Pour lumière et obscurité, on peut dire, comme Bodhidharma, pur et impur, ou ignorance et illumination, conditionnel et inconditionnel, relatif et absolu. Ce sont les deux aspects de la réalité, qui ne sont pas deux mais un. Notre difficulté survient quand nous restons attachés à l’aspect impur/ignorance/conditionnel/relatif/obscur – quand on ne voit que cela – et l’autre aspect (qui, je le répète, n’est pas autre) est donc obscurci.

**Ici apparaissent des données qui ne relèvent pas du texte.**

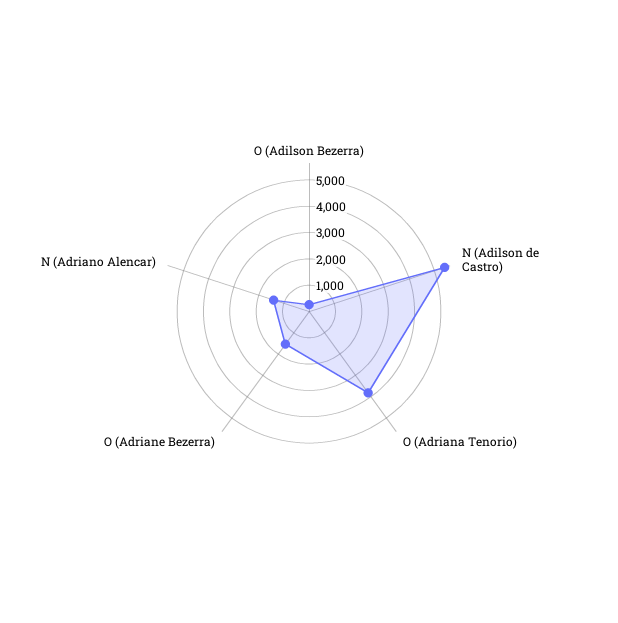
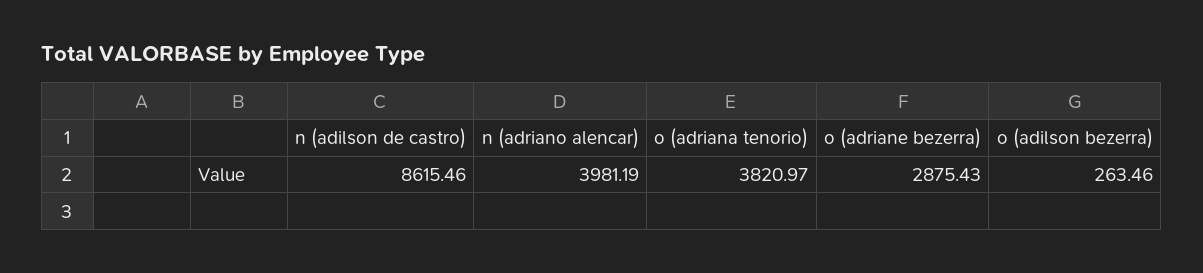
N (Adilson de Castro): 5500 -> 8615.46
O (Adriane Bezerra): 1500 -> 2875.43
N (Adriano Alencar): 1500 -> 3981.19

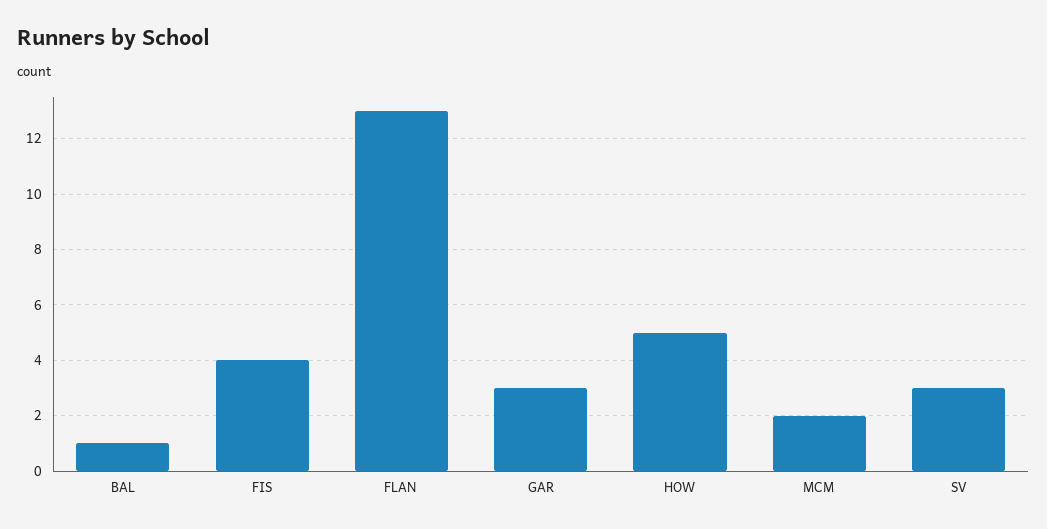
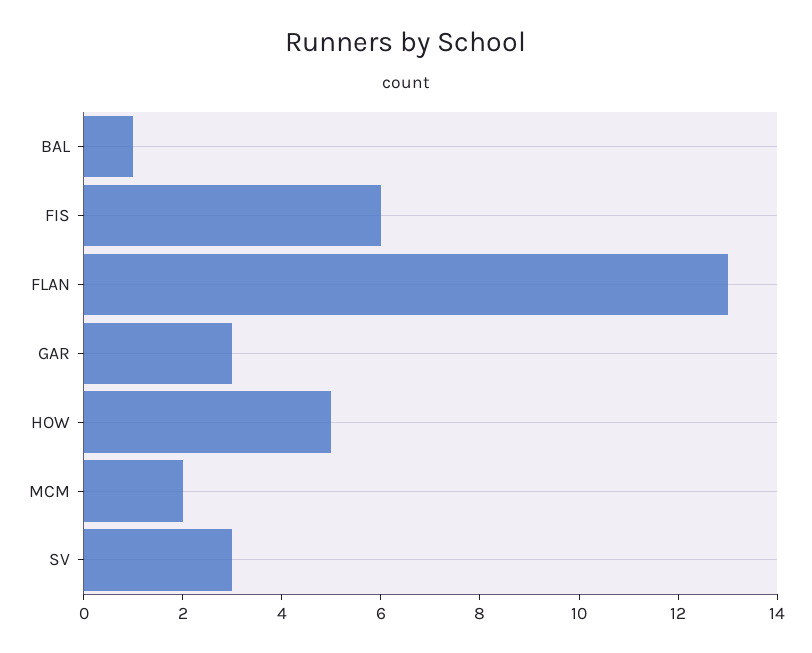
FIS: 4 -> 6

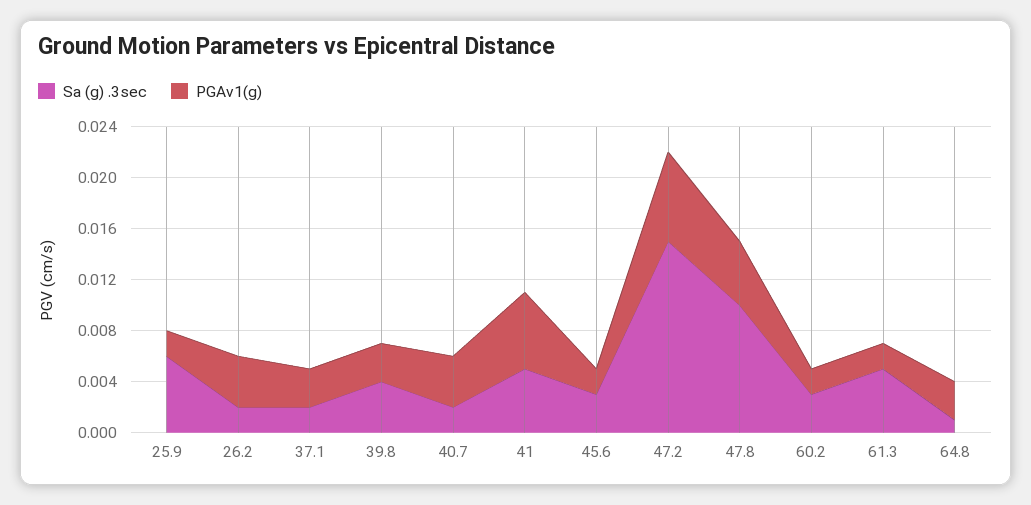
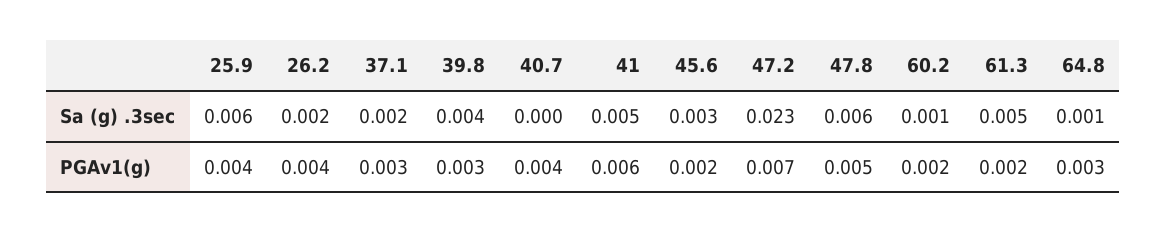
PGAv1(g), 25.9: 0.002 -> 0.004
Sa (g) .3sec, 40.7: 0.002 -> 0
Sa (g) .3sec, 47.2: 0.015 -> 0.023
Sa (g) .3sec, 47.8: 0.01 -> 0.006
Sa (g) .3sec, 60.2: 0.003 -> 0.001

L’éveil consiste simplement à enlever le voile qui obscurcit l’autre aspect. C’est tout. Et quand on parle de détachement, il s’agit simplement de ne pas être attaché à un aspect ou à l’autre – ni à cette “pureté,” ni à cette “impureté” – ne pas être attaché à l’aspect relatif des choses – grand/petit, ouvert/fermé, chaud/froid, cher/pas cher – ni à l’autre aspect, où il n’y a ni cher ni pas cher, ni grand ni pas grand, ni pur ni impur. Le détachement est simplement ne pas être attaché à l’un ou à l’autre aspect. Cela signifie accueillir les deux. Cela veut dire ne pas les rejeter ou les ignorer, mais reconnaître pleinement les deux aspects. Donc l’essence de la voie, comme dit Bodhidharma, c’est le détachement. On peut dire aussi que l’essence de la voie c’est la plénitude, l’acceptation. Le détachement, c’est d’accueillir. L’essence de la voie, c’est donc “oui,” oui à tout. Il s’agit de rejeter uniquement le rejet, et même de rejeter un rejet du rejet. C’est cela l’éveil.